Calculating the Business Use Percentage
The business use percentage is calculated by dividing the square footage of the home office by the total square footage of the home. For example, a 200 square foot dedicated office in a 2,000 square foot home produces a 10% business use percentage. This percentage is applied to indirect expenses (mortgage interest, real estate taxes, insurance, utilities, repairs to the entire home, depreciation) to determine the deductible amount.
Direct expenses (expenses that benefit only the home office, such as painting the office or repairing the office floor) are 100% deductible. Indirect expenses are deductible only to the extent of the business use percentage.
Simplified Method vs. Actual Expense Method
Taxpayers can choose between two methods for calculating the home office deduction:
Simplified Method: $5 per square foot of the home office, up to a maximum of 300 square feet ($1,500 maximum deduction). No depreciation is claimed, so there is no depreciation recapture when the home is sold. The deduction cannot exceed the gross income from the business.

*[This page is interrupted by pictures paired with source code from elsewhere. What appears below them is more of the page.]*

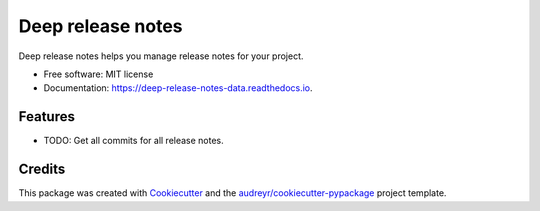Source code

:==================
Deep release notes
==================


.. image:: https://img.shields.io/pypi/v/deep_release_notes_data.svg
        :target: https://pypi.python.org/pypi/deep_release_notes_data

.. image:: https://img.shields.io/travis/urbas/deep_release_notes_data.svg
        :target: https://travis-ci.org/urbas/deep_release_notes_data

.. image:: https://readthedocs.org/projects/deep-release-notes-data/badge/?version=latest
        :target: https://deep-release-notes-data.readthedocs.io/en/latest/?badge=latest
        :alt: Documentation Status


.. image:: https://pyup.io/repos/github/urbas/deep_release_notes_data/shield.svg
     :target: https://pyup.io/repos/github/urbas/deep_release_notes_data/
     :alt: Updates



Deep release notes helps you manage release notes for your project.


* Free software: MIT license
* Documentation: https://deep-release-notes-data.readthedocs.io.


Features
--------

* TODO: Get all commits for all release notes.

Credits
-------

This package was created with Cookiecutter_ and the `audreyr/cookiecutter-pypackage`_ project template.

.. _Cookiecutter: https://github.com/audreyr/cookiecutter
.. _`audreyr/cookiecutter-pypackage`: https://github.com/audreyr/cookiecutter-pypackage
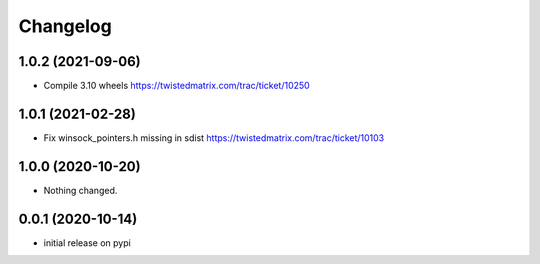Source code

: Changelog
=========

1.0.2 (2021-09-06)
------------------

- Compile 3.10 wheels https://twistedmatrix.com/trac/ticket/10250


1.0.1 (2021-02-28)
------------------

- Fix winsock_pointers.h missing in sdist https://twistedmatrix.com/trac/ticket/10103


1.0.0 (2020-10-20)
------------------

- Nothing changed.


0.0.1 (2020-10-14)
------------------

- initial release on pypi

Actual Expense Method (Form 8829): Deduct the actual expenses allocable to the home office based on the business use percentage. This method typically produces a larger deduction for homeowners with significant mortgage interest, property taxes, and depreciation. However, it requires more documentation and creates a depreciation recapture issue when the home is sold.

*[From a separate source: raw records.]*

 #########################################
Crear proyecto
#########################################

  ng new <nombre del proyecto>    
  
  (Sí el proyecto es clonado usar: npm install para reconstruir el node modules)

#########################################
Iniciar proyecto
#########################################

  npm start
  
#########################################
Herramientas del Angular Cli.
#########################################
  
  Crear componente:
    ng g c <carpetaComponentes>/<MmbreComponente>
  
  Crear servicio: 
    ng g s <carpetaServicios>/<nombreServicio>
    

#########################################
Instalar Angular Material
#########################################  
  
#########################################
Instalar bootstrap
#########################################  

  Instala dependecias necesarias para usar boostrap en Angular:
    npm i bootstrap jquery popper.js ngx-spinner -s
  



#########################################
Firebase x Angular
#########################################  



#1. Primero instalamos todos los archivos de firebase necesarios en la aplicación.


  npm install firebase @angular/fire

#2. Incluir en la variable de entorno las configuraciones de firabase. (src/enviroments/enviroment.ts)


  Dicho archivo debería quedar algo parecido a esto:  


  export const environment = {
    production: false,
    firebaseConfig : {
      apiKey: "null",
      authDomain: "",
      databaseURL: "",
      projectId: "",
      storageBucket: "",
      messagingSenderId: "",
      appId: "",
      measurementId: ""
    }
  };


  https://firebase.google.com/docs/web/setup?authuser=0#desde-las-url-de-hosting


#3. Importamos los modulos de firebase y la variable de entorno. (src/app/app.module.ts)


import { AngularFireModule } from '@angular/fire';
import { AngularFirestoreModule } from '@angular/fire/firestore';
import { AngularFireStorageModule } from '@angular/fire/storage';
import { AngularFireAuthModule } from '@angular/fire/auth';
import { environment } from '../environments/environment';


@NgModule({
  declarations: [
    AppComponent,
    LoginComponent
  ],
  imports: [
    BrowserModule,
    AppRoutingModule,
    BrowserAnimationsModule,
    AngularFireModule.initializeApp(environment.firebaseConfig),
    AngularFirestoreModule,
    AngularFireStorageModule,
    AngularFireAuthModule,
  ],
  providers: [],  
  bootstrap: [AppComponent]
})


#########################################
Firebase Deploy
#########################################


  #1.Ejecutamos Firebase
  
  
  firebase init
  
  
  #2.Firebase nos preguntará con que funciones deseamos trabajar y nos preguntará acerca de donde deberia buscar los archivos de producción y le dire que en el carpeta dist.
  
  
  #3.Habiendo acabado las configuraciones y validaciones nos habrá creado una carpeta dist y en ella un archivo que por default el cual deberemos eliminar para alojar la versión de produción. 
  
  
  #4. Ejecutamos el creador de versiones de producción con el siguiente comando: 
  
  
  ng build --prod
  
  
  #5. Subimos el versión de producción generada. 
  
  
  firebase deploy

The choice between methods can be made annually — taxpayers can use the simplified method in one year and the actual expense method in another. However, switching from the actual expense method to the simplified method requires recapturing any unallowed expenses that were carried forward from prior years.
Depreciation and Recapture
Under the actual expense method, the home office is depreciated over 39 years (nonresidential real property) using the straight-line method. The depreciable basis is the lesser of the home's adjusted basis or its fair market value at the time the home office use began, multiplied by the business use percentage.
When the home is sold, any depreciation claimed (or allowable) on the home office portion is subject to §1250 unrecaptured depreciation, taxed at a maximum rate of 25%. This recapture applies even if the taxpayer qualifies for the §121 home sale exclusion ($250,000/$500,000) — the exclusion does not apply to the portion of gain attributable to depreciation. Practitioners must track home office depreciation carefully and advise clients of the recapture consequences before they sell.
S-Corp Home Office: The Accountable Plan Alternative
S-Corp shareholders cannot use Form 8829 because the home office deduction under §280A is only available to sole proprietors (Schedule C filers). However, S-Corp shareholders can achieve a similar result through an accountable plan: the S-Corp reimburses the shareholder for home office expenses under an accountable plan, the reimbursement is deductible by the S-Corp, and the shareholder excludes the reimbursement from income. This approach avoids the 2% AGI floor (which no longer applies after TCJA but was historically a limitation) and the depreciation recapture issue.